Il Fatto 3.5.18
Un Paese che teme il voto non può dirsi democratico
di Silvia Truzzi
È
il caso che anche noi, nel senso del sistema dell’informazione, si
faccia un po’ di autocritica per il livello, disarmante, del dibattito
pubblico. Le ultime sciocchezze che occupano i giornali e i siti
riguardano le “regole”, improvvisamente assurte al rango di oggetto
sociale di un nuovo esecutivo che “scongiuri il voto”. Cioè: siccome non
si riesce a fare un governo politico, ci propinano di nuovo la bufala
del sistema che non funziona.
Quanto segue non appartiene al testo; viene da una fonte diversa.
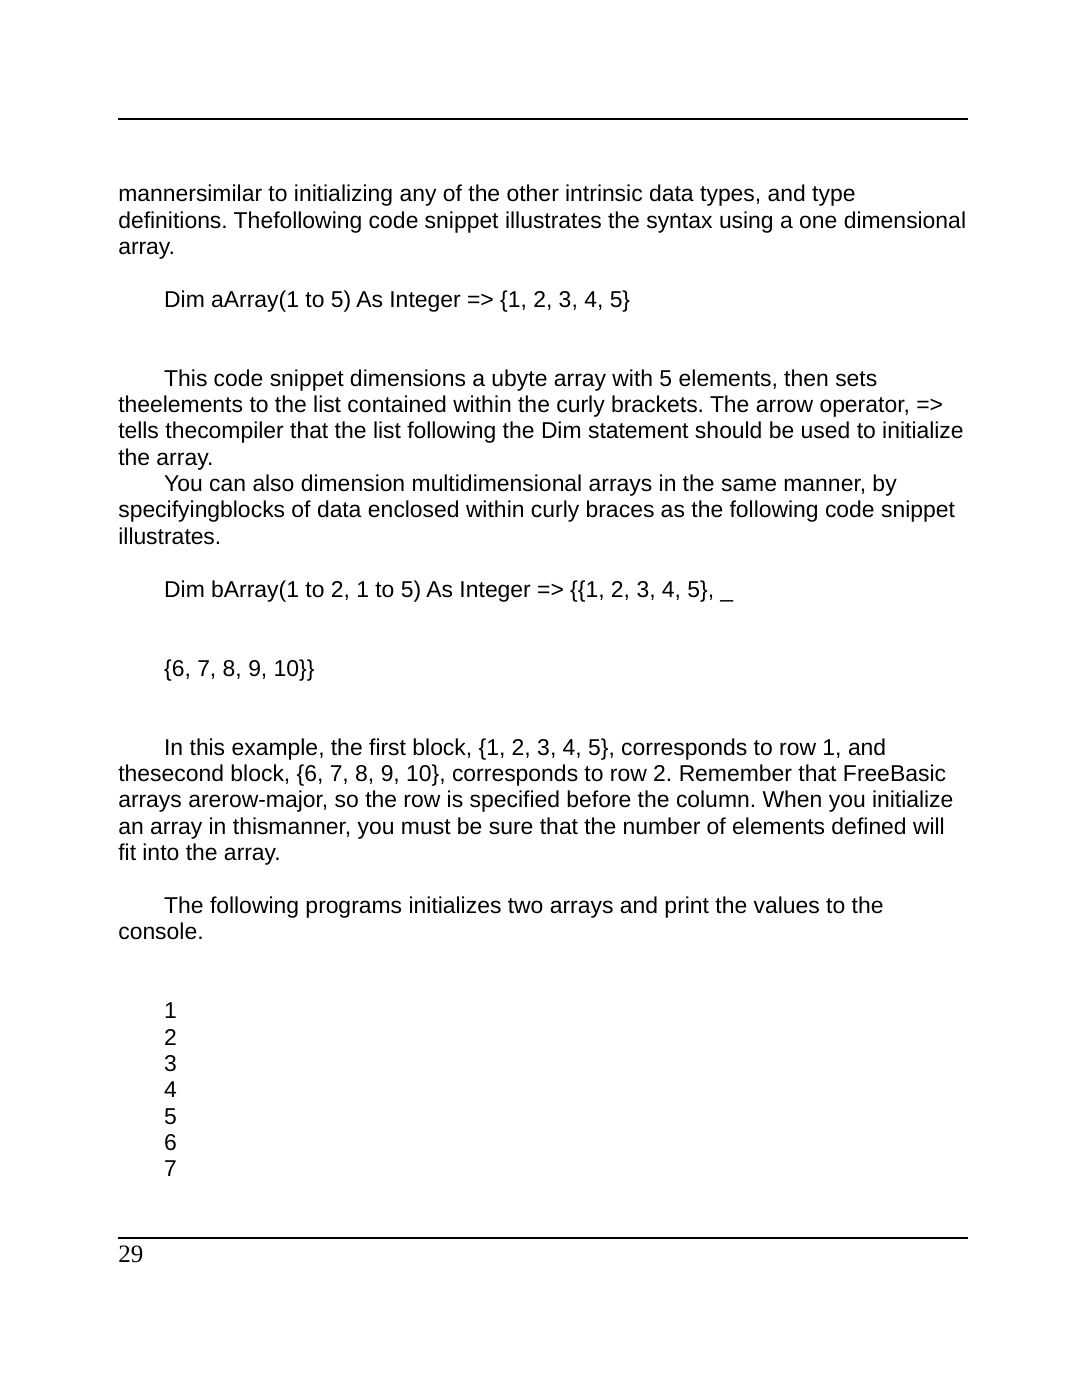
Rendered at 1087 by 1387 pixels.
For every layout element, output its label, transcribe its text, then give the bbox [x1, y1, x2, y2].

text 5 [118, 1103, 968, 1129]
text You can also dimension multidimensional arrays in the same manner, by specifyingblocks of data enclosed within curly braces as the following code snippet illustrates. [118, 470, 968, 549]
text Dim aArray(1 to 5) As Integer => {1, 2, 3, 4, 5} [118, 286, 968, 312]
text Dim bArray(1 to 2, 1 to 5) As Integer => {{1, 2, 3, 4, 5}, _ [118, 576, 968, 602]
text 3 [118, 1050, 968, 1076]
text mannersimilar to initializing any of the other intrinsic data types, and type definitions. Thefollowing code snippet illustrates the syntax using a one dimensional array. [118, 180, 968, 259]
text The following programs initializes two arrays and print the values to the console. [118, 892, 968, 944]
text 1 [118, 997, 968, 1023]
text 4 [118, 1076, 968, 1103]
text 6 [118, 1129, 968, 1155]
text This code snippet dimensions a ubyte array with 5 elements, then sets theelements to the list contained within the curly brackets. The arrow operator, => tells thecompiler that the list following the Dim statement should be used to initialize the array. [118, 365, 968, 470]
text 7 [118, 1155, 968, 1182]
text In this example, the first block, {1, 2, 3, 4, 5}, corresponds to row 1, and thesecond block, {6, 7, 8, 9, 10}, corresponds to row 2. Remember that FreeBasic arrays arerow-major, so the row is specified before the column. When you initialize an array in thismanner, you must be sure that the number of elements defined will fit into the array. [118, 734, 968, 865]
text 2 [118, 1023, 968, 1050]
text {6, 7, 8, 9, 10}} [118, 654, 968, 681]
E che per riscrivere le regole serve un
nuovo esecutivo. D’accordo, siamo stati male abituati negli ultimi
decenni: tutte le riforme di sistema sono state d’iniziativa
governativa. Ma le regole sono materia parlamentare per eccellenza: dire
che bisogna fare un governo con tutti dentro per riscrivere le regole è
una truffa. In campagna elettorale mai si è parlato di riforme, i
partiti si sono spesi in proposte politiche, ricette economiche
soprattutto. Nessuno ha mai detto: se poi non si riesce, allora facciamo
una bella riforma istituzionale. La quale serve solo a giustificare la
nascita di un governo purchessia. Abbiamo qui più volte scritto che la
revisione dei regolamenti del Senato ha raggiunto alcuni degli obiettivi
che la riforma Boschi diceva di porsi (in realtà incasinando molto il
sistema). Potrebbe, per cominciare, farlo anche la Camera dei deputati.
È
auspicabile poi che il presidente della Repubblica rifletta bene sulle
conseguenze che avrebbe somministrare al Paese l’ennesimo “governo non
eletto”. Ci scusino i signori che nei talk show parlano per frasi
mandate a memoria, se ci permettiamo di usare una formula scorretta:
sappiamo come funziona un sistema parlamentare, abbiamo letto la
Costituzione. Ma il punto è che un altro governo tecnico o di unità
nazionale o delle larghe intese non solo sarebbe una presa in giro dei
cittadini (che votiamo a fare?), ma anche una sconfitta della politica.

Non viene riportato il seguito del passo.